Wyobraźcie sobie sytuację, w której siedzicie na małym i niepozornym motocyklu, podpuszczacie na światłach motocyklistę na dowolnym sprzęcie i wcale nie przegrywacie. Właśnie taki jest Duke 390, a jeżeli wcześniej odłączycie ABS, to przed kolejnymi światłami zatrzymacie się po długim, generującym trwały opad szczeny, pionowym stopalu. Jeżeli nie planujecie treningów stuntu, czego w mieście nie polecamy, to będziecie jeździli z włączonym ABSem. W przypadku takiego, czyli codziennego scenariusza efektywność układu hamulcowego ByBre (wyprodukowanego przez Brembo) zdecydowanie spadaja. Nie zrozumcie nas jednak źle, możliwości hamulców, mimo że nie zwijają asfaltu przed przednim kołem, wciąż w zupełności wystarczą do jazdy miejskiej. Tak samo jak układ chłodzenia cieczą, który przestaje dawać radę dopiero przy totalnie drastycznym traktowaniu silnika. Na koniec pozostała skrzynia biegów z 6 przełożeniami.

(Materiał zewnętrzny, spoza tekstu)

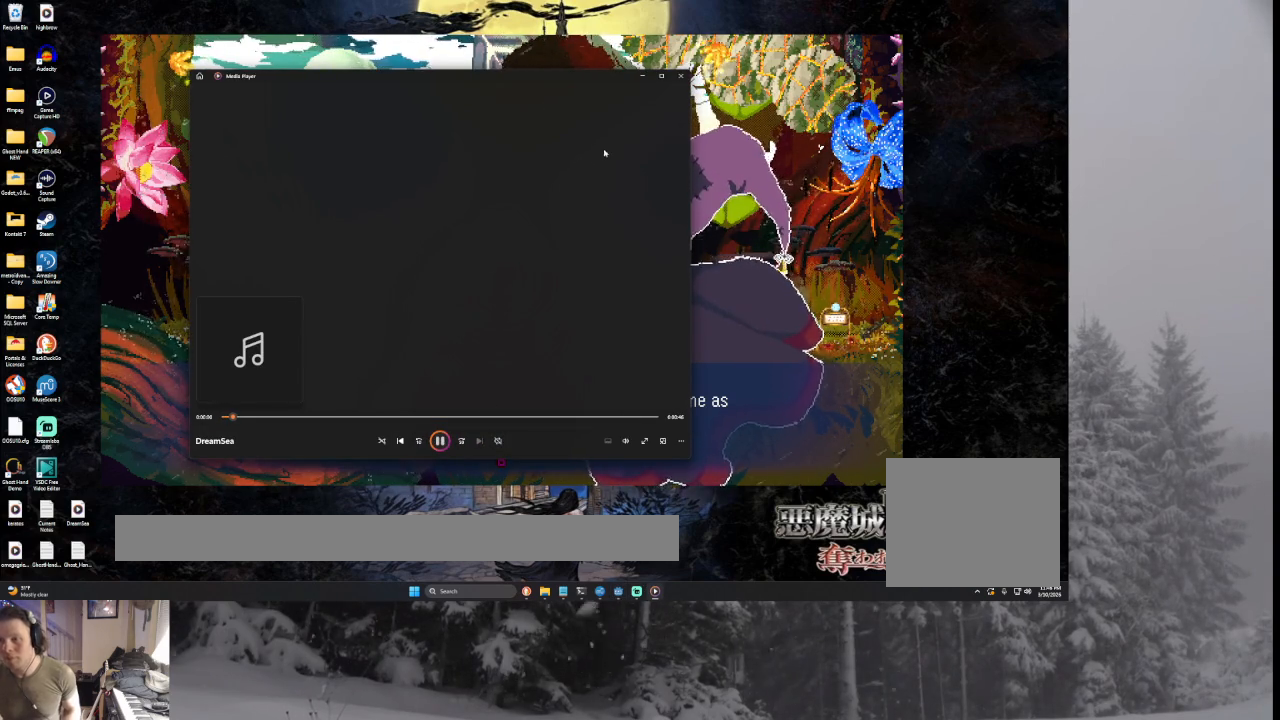
{"buttons": ["CROSS"], "left_stick": "center", "right_stick": "center", "events": []}
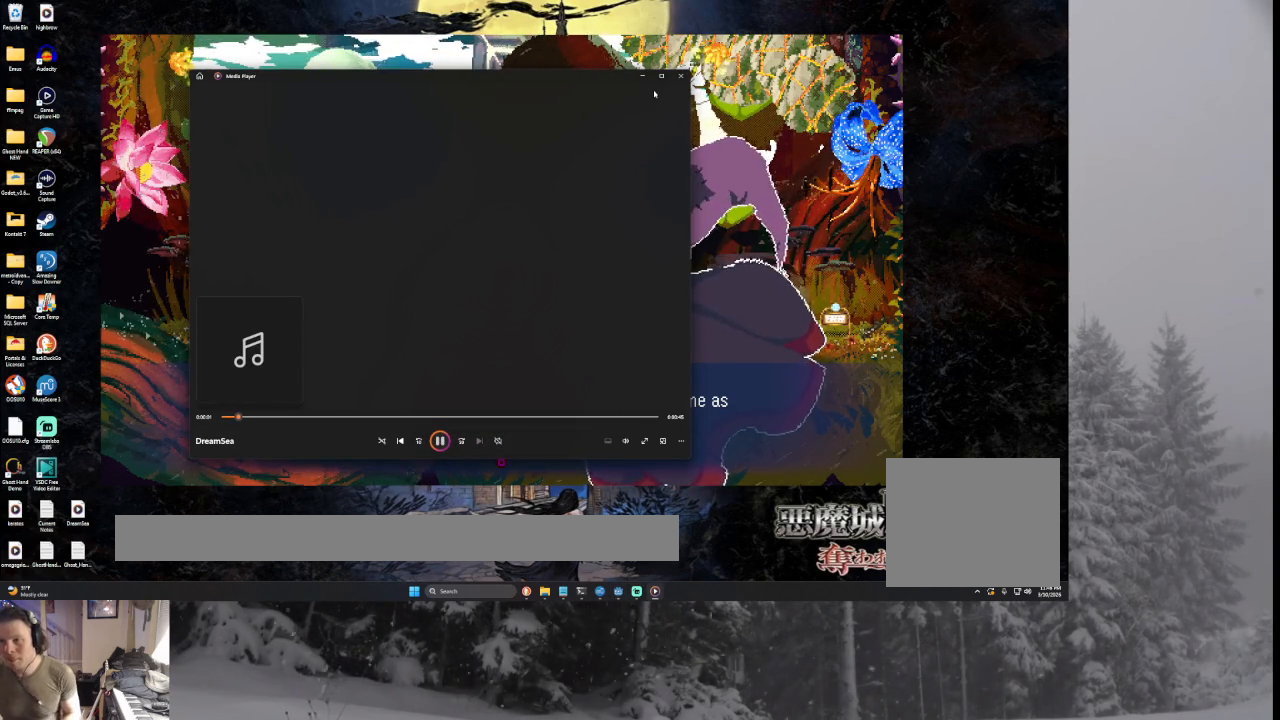
{"buttons": ["CROSS"], "left_stick": "center", "right_stick": "center", "events": []}
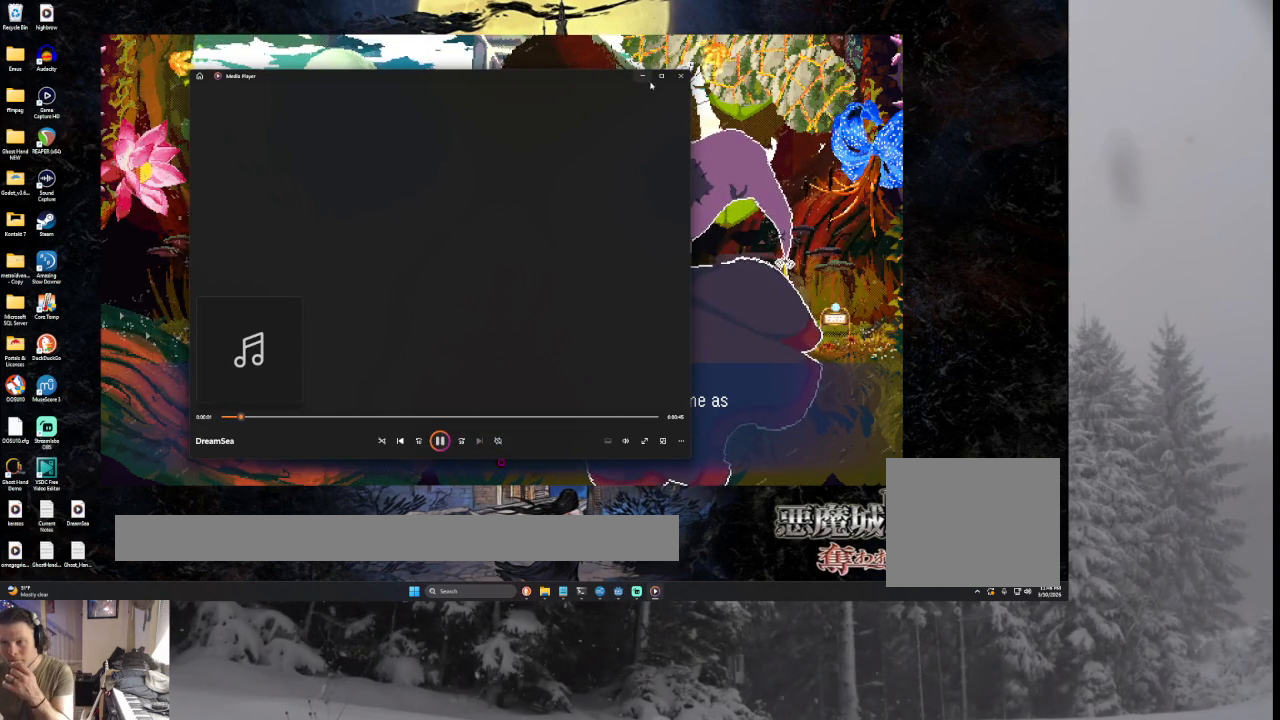
{"buttons": ["CROSS"], "left_stick": "center", "right_stick": "center", "events": []}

Nie zawsze jest idealnie precyzyjna, a znalezienie luzu czasem przeciąga się dłużej, niż spór rodzinny w Modzie na Sukces, ale ogólna ocena jej pracy jest całkowicie pozytywna.
Postanowiliśmy wspólnie…
…że test tego motocykla podzielimy na dwie części. Simpson miał wykonać swoją, trochę szaloną robotę w skateparku, a tutaj mieliście przeczytać, jak Duke 390 sprawuje się w codziennym, zwykłym użytkowaniu miejskim. Niestety jest pewien problem. Tego sprzęta nie godzi się nazwać „zwykłym”, a do tego ciężko nim jeździć w sposób „neutralny”. KTM Duke 390 jest w ciągłym trybie Ready to Race, a fun-factor tak daleko wykracza poza cywilną normę, że zwykły przejazd przez miasto już nigdy nie będzie wyłącznie pokonaniem odcinka od A do B. Teraz przed dotarciem do dowolnego celu będziesz chciał zaliczyć kilka winkli, tor przeszkód, gymkhanę, tor kartingowy, a na dokładkę pojeździć na kole. Przednim i tylnym. Jeżeli Waszym marzeniem jest zostać księciem w mieście, to mimo kilku swoich wad Duke 390 wydaje się idealnym wyborem. A wiecie co jest w tym wszystkim najlepsze? Żeby wyjechać nim z salonu, potrzeba zaledwie 19 990 zł!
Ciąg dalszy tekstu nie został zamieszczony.